On Wed, Apr 26, 2017 at 2:31 PM, Nathaniel Smith <njs@pobox.com> wrote:
On Apr 26, 2017 9:30 AM, "Chris Barker - NOAA Federal" <chris.barker@noaa.gov> wrote:
UTF-8 does not match the character-oriented Python text model. Plenty of people argue that that isn't the "correct" model for Unicode text -- maybe so, but it is the model python 3 has chosen. I wrote a much longer rant about that earlier.
So I think the easy to access, and particularly defaults, numpy string dtypes should match it.
This seems a little vague? The "character-oriented Python text model" is just that str supports O(1) indexing of characters. But... Numpy doesn't. If you want to access individual characters inside a string inside an array, you have to pull out the scalar first, at which point the data is copied and boxed into a Python object anyway, using whatever representation the interpreter prefers.

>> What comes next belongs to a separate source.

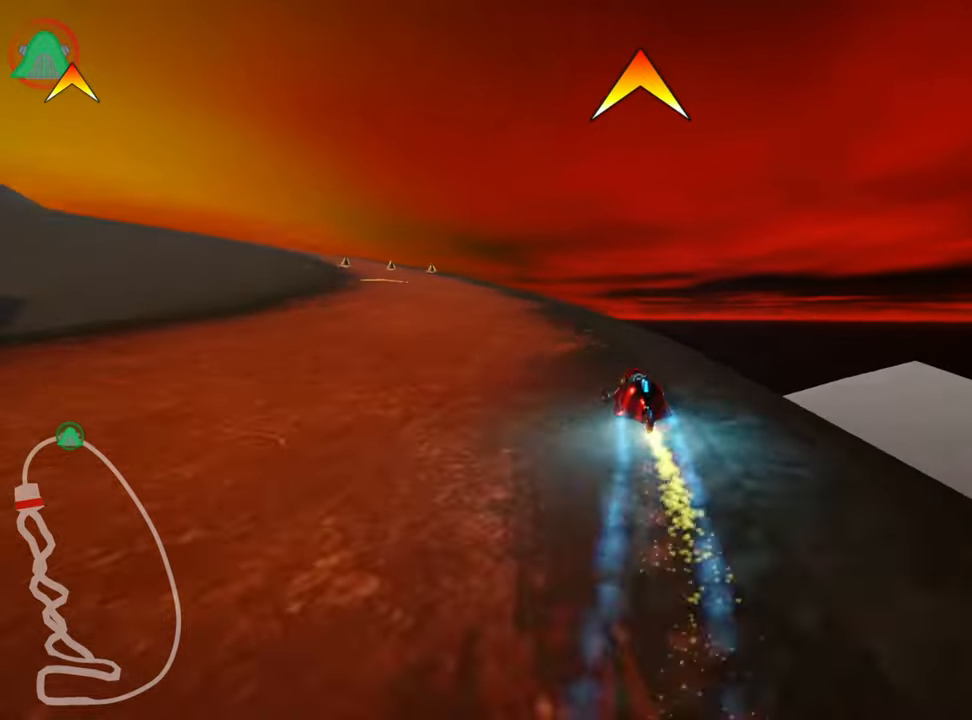
{"keys": ["up"], "events": [[183, "nitro", "up"], [400, "left", "up"]]}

So AFAICT it makes literally no difference to the user whether numpy's internal representation allows for fast character access.
you can create a view on individual characters or bytes, AFAICS
t = np.array(['abcdefg']*10) t2 = t.view([('s%d' % i, '<U1') for i in range(7)]) t2['s5'] array(['f', 'f', 'f', 'f', 'f', 'f', 'f', 'f', 'f', 'f'], dtype='<U1')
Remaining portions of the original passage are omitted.